As most single-artist exhibitions go, the organization was temporal as much as topical, leading the visitor from an introduction to various aspects of Maar’s work. The picture presented was one of an incredibly gifted artist who had engaged in a large variety of work, with Père Ubu being an outlier even within the surrealist section (they had painted this sub-gallery a different colour, not sure why). In a nutshell, Maar worked on all kinds of assignments and types of photography, with a general sense of the wittily absurd often lurking around the corner. I suppose this would in part explain this artist’s engagement with the surrealist movement.

I couldn’t say which parts of her work I most connected with. Most of what was on view showed an artist adept at making strong work regardless of where it would have to be filed. The street photography was just as good as the surrealist collages which were just as good as the social documentary work etc. Many (most?) of her male contemporaries excelled in one, but not in so many different approaches to photography.

The limitations placed on Maar because of the fact that she was a woman seemed pretty obvious to me. There were prints signed “Kéfer-Dora Maar”, which, the wall text (reproduced in a little booklet I took) explained, for the most part were Maar’s products — there was a shared-studio set up with Pierre Kéfer.

Another little nugget I picked up on (which, alas, I didn’t have the foresight to photograph so the details unfortunately escape me) was a caption underneath a portrait that Maar had taken of a female painter. The painter, I was told, had been put off by surrealist poet André Breton’s homophobia and sexism.

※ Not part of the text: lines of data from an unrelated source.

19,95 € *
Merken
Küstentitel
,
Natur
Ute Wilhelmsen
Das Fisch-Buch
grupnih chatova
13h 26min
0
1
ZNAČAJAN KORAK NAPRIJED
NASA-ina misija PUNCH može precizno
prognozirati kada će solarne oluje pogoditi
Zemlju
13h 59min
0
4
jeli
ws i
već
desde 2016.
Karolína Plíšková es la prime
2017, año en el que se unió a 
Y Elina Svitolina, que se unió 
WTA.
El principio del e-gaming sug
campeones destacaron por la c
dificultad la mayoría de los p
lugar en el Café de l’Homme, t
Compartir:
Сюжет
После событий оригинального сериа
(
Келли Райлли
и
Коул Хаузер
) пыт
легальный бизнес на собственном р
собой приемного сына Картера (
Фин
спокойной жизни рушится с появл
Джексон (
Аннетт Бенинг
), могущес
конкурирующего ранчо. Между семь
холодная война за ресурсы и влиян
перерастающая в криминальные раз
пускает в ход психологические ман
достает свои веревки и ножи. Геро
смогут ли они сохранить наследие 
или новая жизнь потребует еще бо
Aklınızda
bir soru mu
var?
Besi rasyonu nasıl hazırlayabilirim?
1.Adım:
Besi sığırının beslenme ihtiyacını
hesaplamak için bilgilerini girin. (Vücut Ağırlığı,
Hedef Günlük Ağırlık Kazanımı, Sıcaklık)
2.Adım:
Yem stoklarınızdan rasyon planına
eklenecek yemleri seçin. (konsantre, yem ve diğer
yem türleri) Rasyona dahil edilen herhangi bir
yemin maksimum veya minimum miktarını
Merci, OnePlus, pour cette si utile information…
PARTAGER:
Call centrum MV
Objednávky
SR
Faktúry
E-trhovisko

And then Maar ran into Picasso, who apparently encouraged Maar to return to painting. In a variety of ways, artists such as Picasso are like black holes, from whose pull nobody can escape. This was as much true for Maar as it was for the curators, because there was a whole room dedicated to the man and his work, with Maar having become a minor object orbiting the black hole. She had, one was told, documented Picasso’s making of Guernica, and she had been made the subject of The Weeping Woman.

As a visitor, I found this part of the exhibition jarring, but not in a good way. I had not come to see Picasso. And given that the two galleries after were rather weak, I ended up feeling that maybe one would take away less from this exhibition that one might have, had there not been such a focus on Picasso, the grandmacho of modern art.

Tellingly, in that space, there was a small negative of Maar’s, a portrait she had taken of Picasso, which she had partly scratched. (There were a few backlit negatives on display through the exhibition.) Make of that what you will — I certainly did.

Who am I to tell anyone what to do, but I think the exhibition should have been a lot more feminist than it was. After all, what it did make abundantly clear is that Dora Maar is a very underappreciated artist, whose contributions to photography should be a lot more widely known — beyond Père Ubu. For example, her surrealist work included some very strong collage examples. Her street photography included plenty of what possibly would be considered classics — had they been taken by any one of the famous male photographers from the era.

I suppose it’s easy for me to demand not to put so much emphasis on Picasso — after all, most people will show up for exhibitions not because of what or whom they don’t know but what or whom they know. Still, it left me feeling disheartened to see that even in her own retrospective exhibition, Dora Maar ultimately was yet again reduced to being Picasso’s “muse” — despite the fact that it had been made clear what an incredibly gifted and accomplished artist in her own right she had been.